Lizette Hernández has a small studio in the front of the warehouse, no bigger than a large electrical closet, which it actually is. “Ozzie was actually the reason why I started making art like 10 years ago,” she said. “He would always be drawing so he kind of encouraged me.” Originally from Compton and a recent graduate of the University of California, Los Angeles (UCLA), Hernández is a ceramics artist, and says she hopes to give workshops once she gets a wheel and kiln for the space.

Then there’s Juarez’s work, which spans drawing, painting, and sculpture, incorporating elements from pre-Colombian sources with contemporary cartoon imagery, twisting them into new, often unrecognizable, forms. “I was thinking about ‘what would it look like if this kind of civilization kept on making more work?’” he said, noting that the Aztec aesthetic production was brutally stamped out by European colonization. “What would it look like if they were making abstract paintings?” His love affair with cartoons extends to his day job at Disney, where he has worked for the past three years as a finisher, putting all his various skills to use.

Tlaloc’s other tenants include screen printer Abe Garcia who also runs Descontrol Punk Shop on 7th Street; graphic and tattoo artist Al Dubber; painter, photographer, and graphic artist Catrina Esperanza; painter Matthew Sweesy; and Jorge Cortez, Ed Urbina, and KIE, who make up the photo collective “Dog House Foto.”

Matthew Sweesy (photo by Jorge Cortez)

For Ceremonies, a few pieces by each participating artist will be on view in the main exhibition space, while the artists will also host open studios. “To be honest, a lot of people around here haven’t been to studios before,” said Juarez. “When people come in, they’re blown away and feel like they’re behind the scenes. It’s something special and  something that I think needs to keep happening.”

Dog House Foto Collective (Ed Urbina, Kie , Jorge Cortez, photo by Ozzie Juarez)

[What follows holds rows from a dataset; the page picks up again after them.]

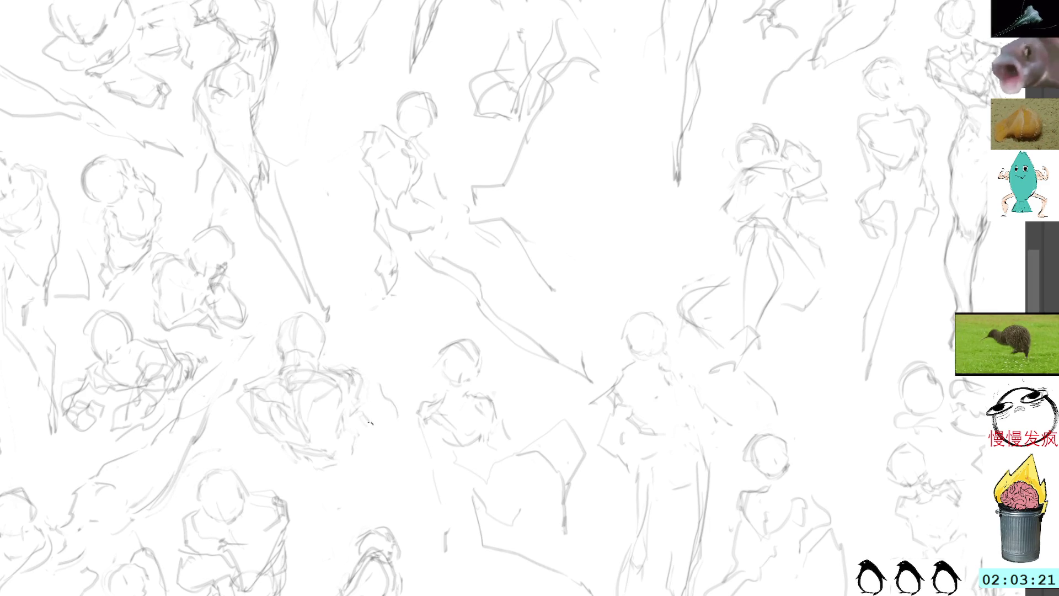
key(l)
drag(380, 378, 378, 381)
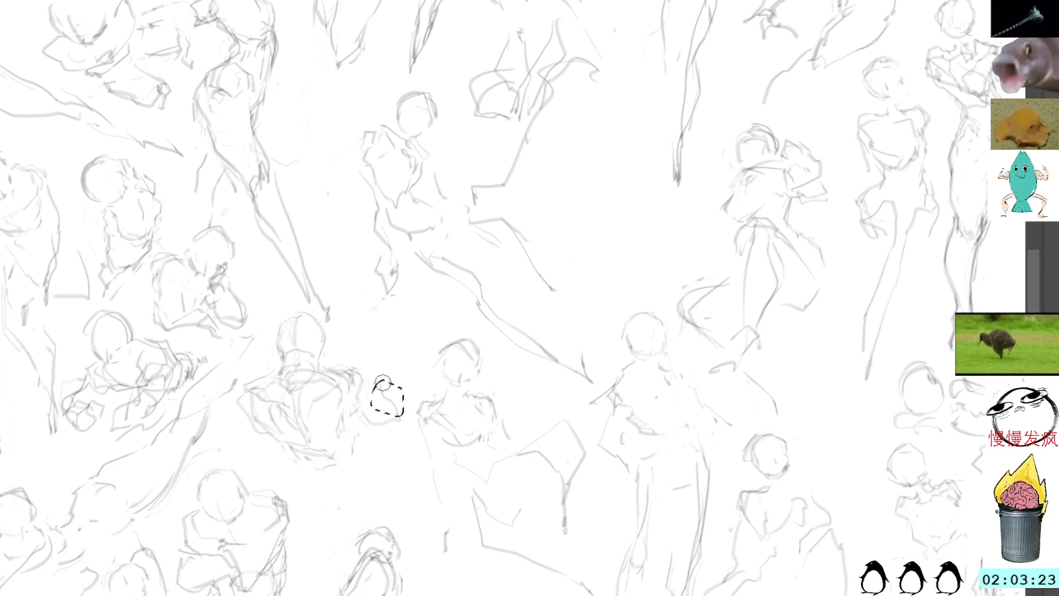
key(ctrl+d)
key(b)
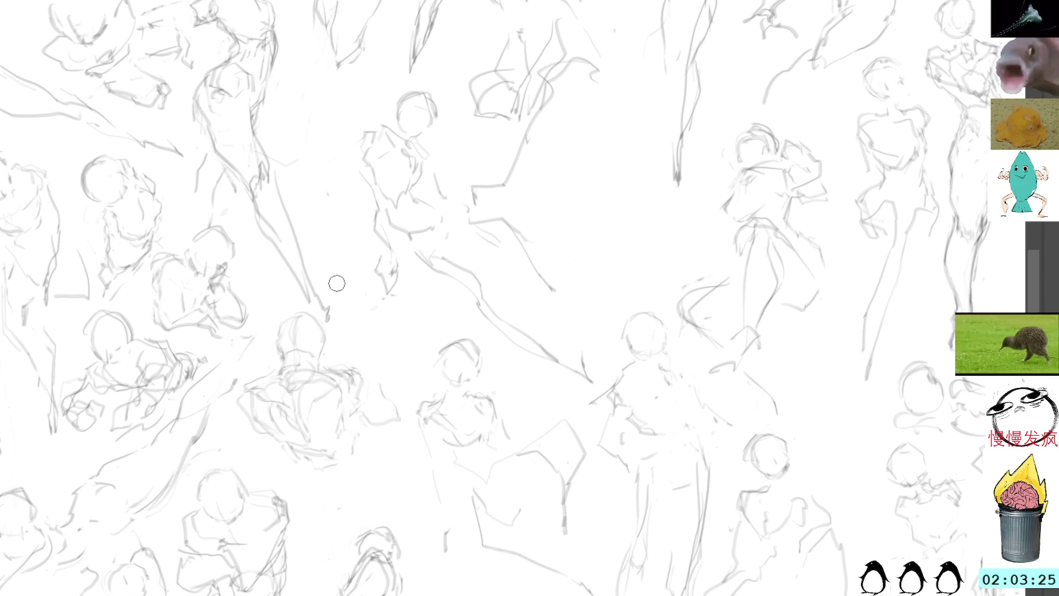
drag(348, 438, 354, 430)
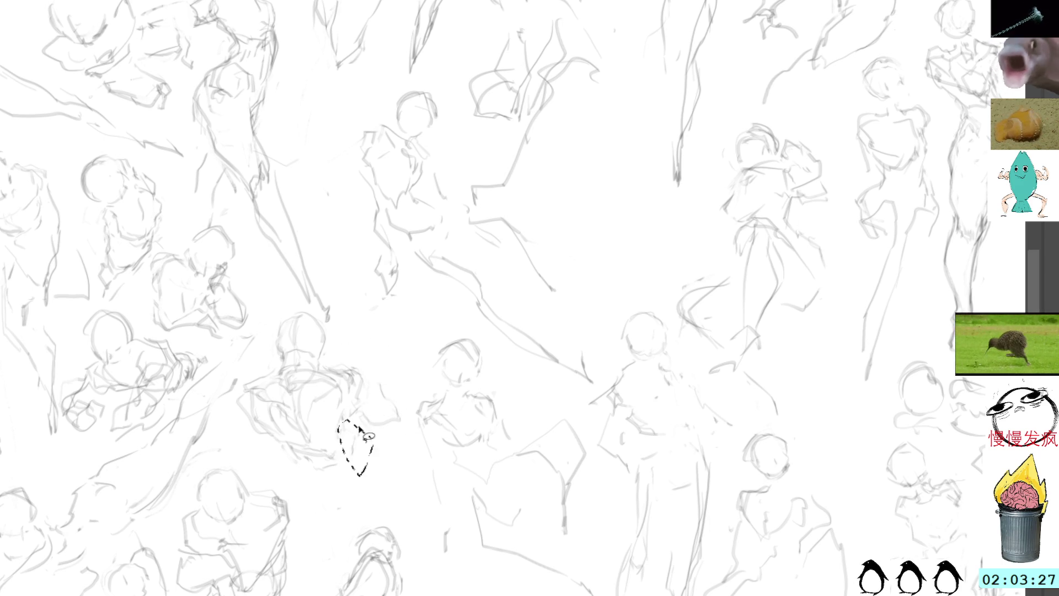
key(ctrl+d)
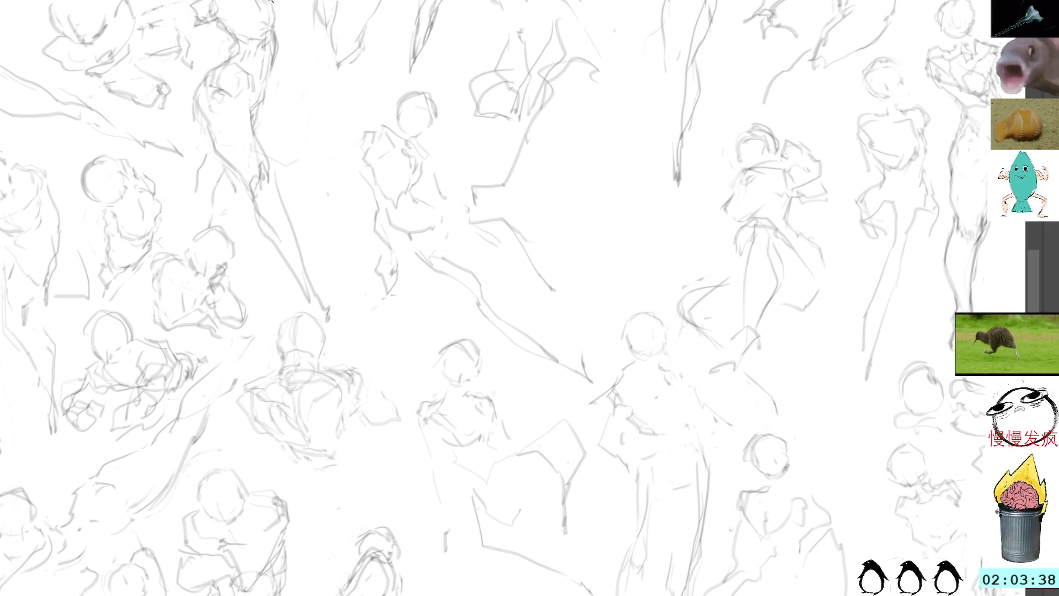
Zoom toward the standing figure, trial-select its lower part, then drop the selection and return to the brush.
scroll(596, 196, up, 5)
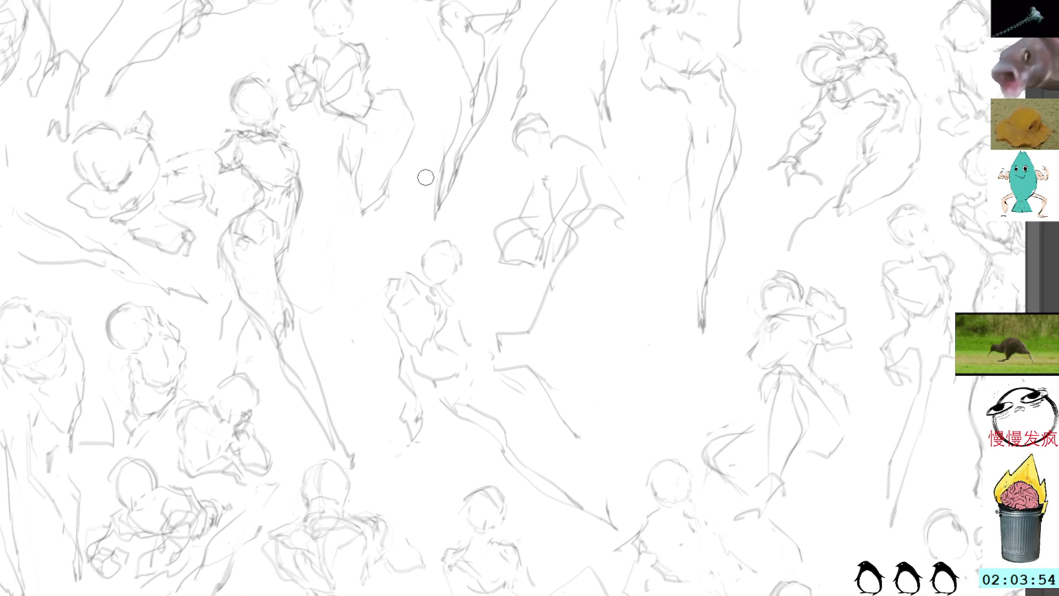
mouse_move(423, 432)
mouse_down()
mouse_move(410, 347)
mouse_move(393, 450)
mouse_up()
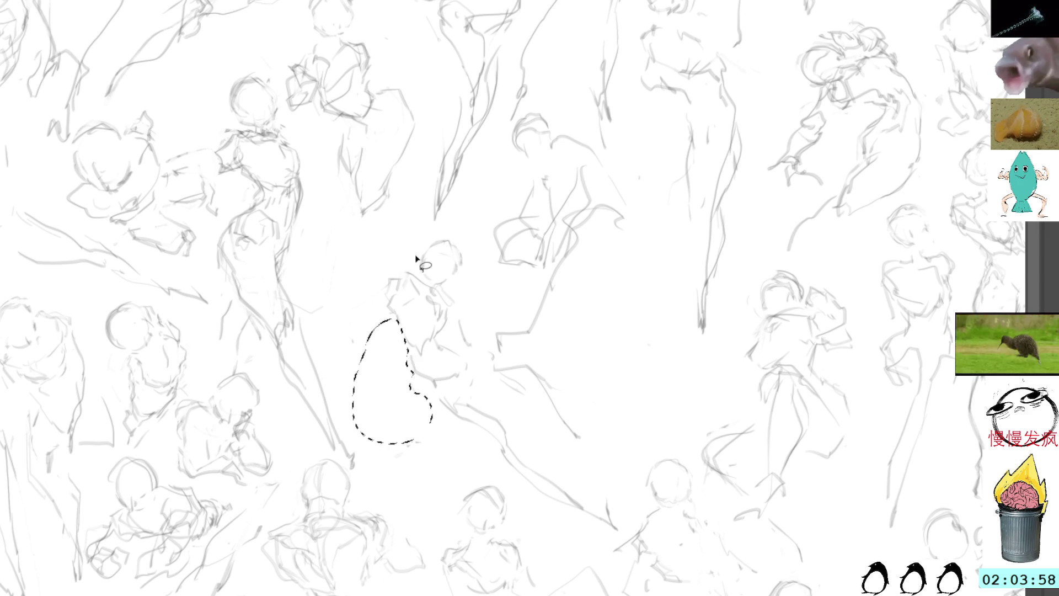
key(ctrl+d)
key(b)
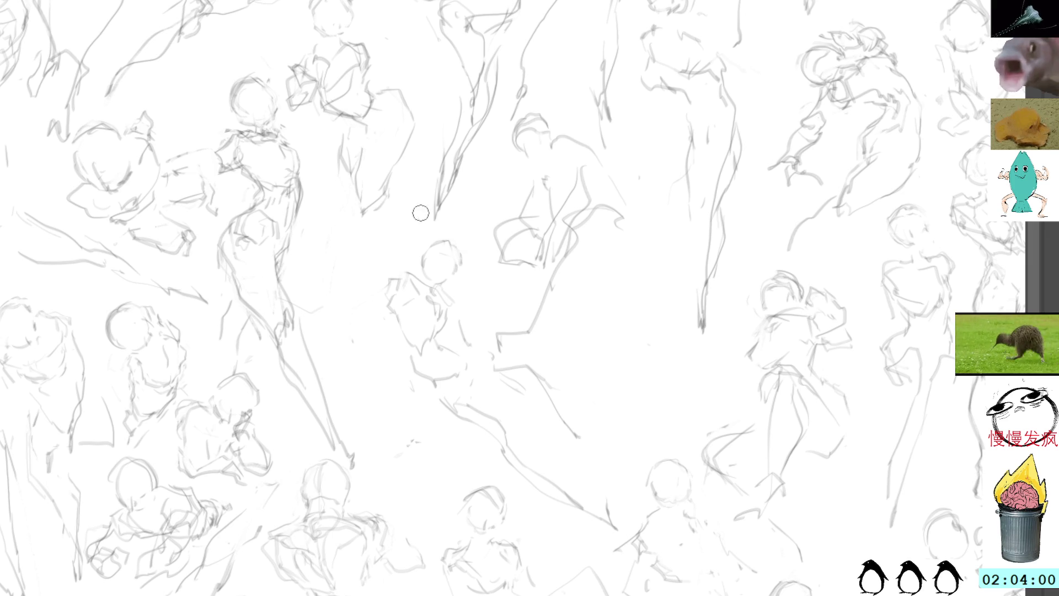
scroll(420, 213, down, 3)
Pan into the empty area left of the leaping figure and sketch a new head.
scroll(416, 236, up, 5)
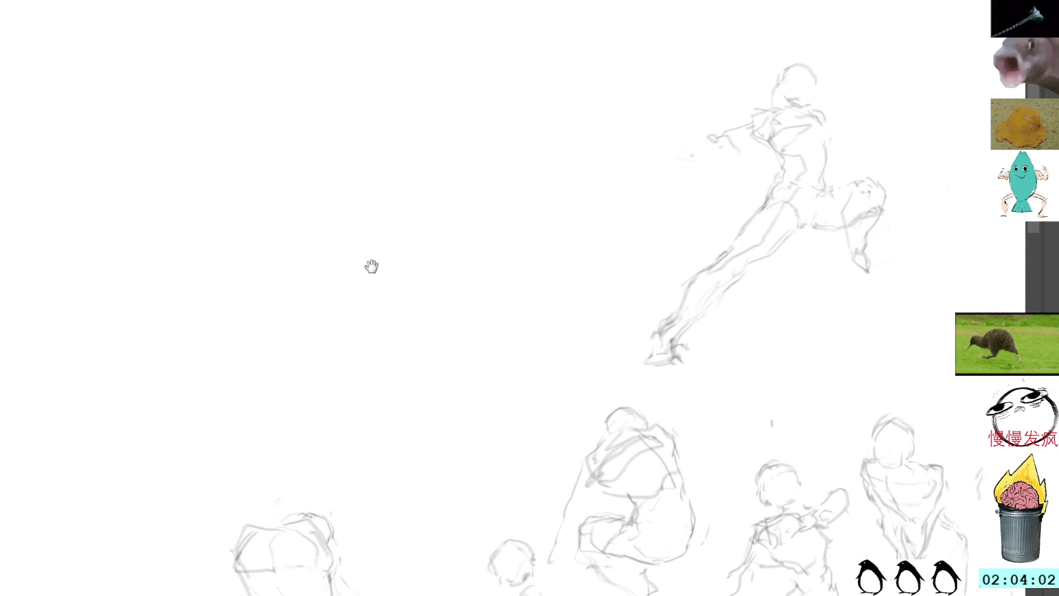
scroll(423, 276, up, 4)
scroll(441, 220, left, 3)
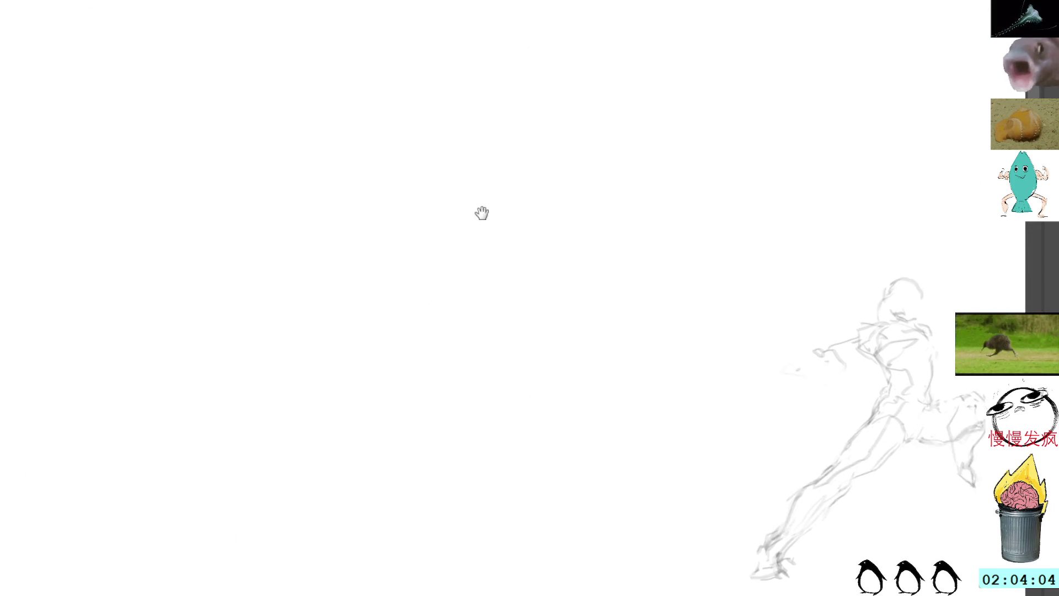
scroll(482, 213, down, 2)
scroll(478, 177, left, 1)
mouse_move(388, 217)
mouse_down()
mouse_move(428, 234)
mouse_move(403, 263)
mouse_move(401, 311)
mouse_move(416, 257)
mouse_move(445, 245)
mouse_move(454, 200)
mouse_move(442, 206)
mouse_move(455, 207)
mouse_move(468, 182)
mouse_up()
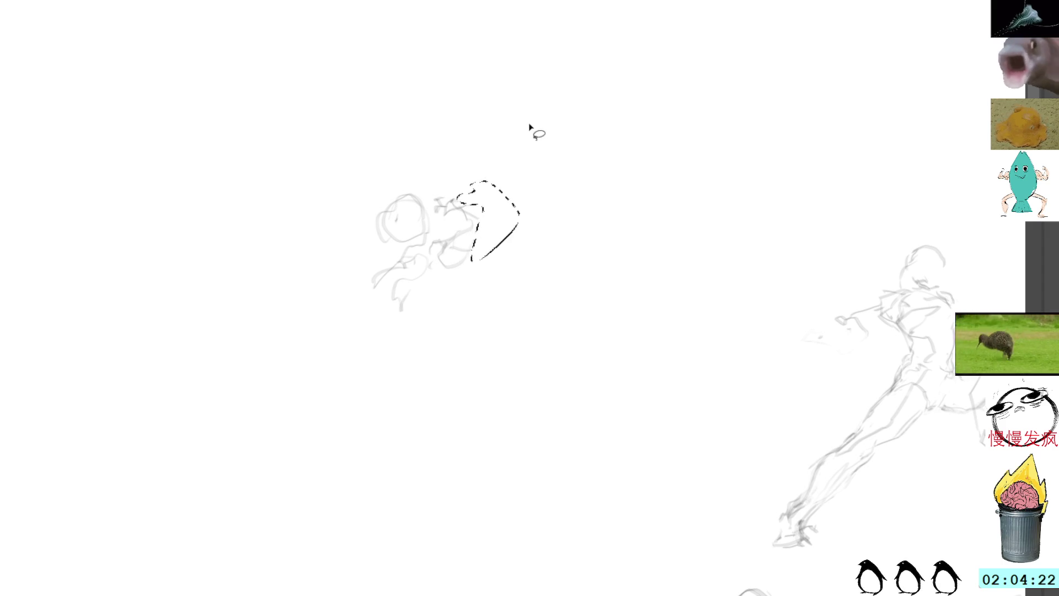
Delete the selected arm strokes, redraw the new figure's arm and extend its torso downward.
key(Delete)
key(ctrl+shift+a)
key(b)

The more Juarez speaks about his plans for Tlaloc, the more excited he gets, even stopping himself unnecessarily to apologize for going off on tangents. His exuberance is infectious, however, and it’s clear that Ceremonies is just the beginning for what he hopes to accomplish. “We really need these people,” he beamed, referring to the artists. “There needs to be more and I want to encourage people to follow this kind of lifestyle because it’s a lifestyle worth living.”

Ceremonies opens at Tlaloc Studios (447 East 32nd Street, Historic South-Central, Los Angeles) on March 27, 3–10pm and continues through April 10.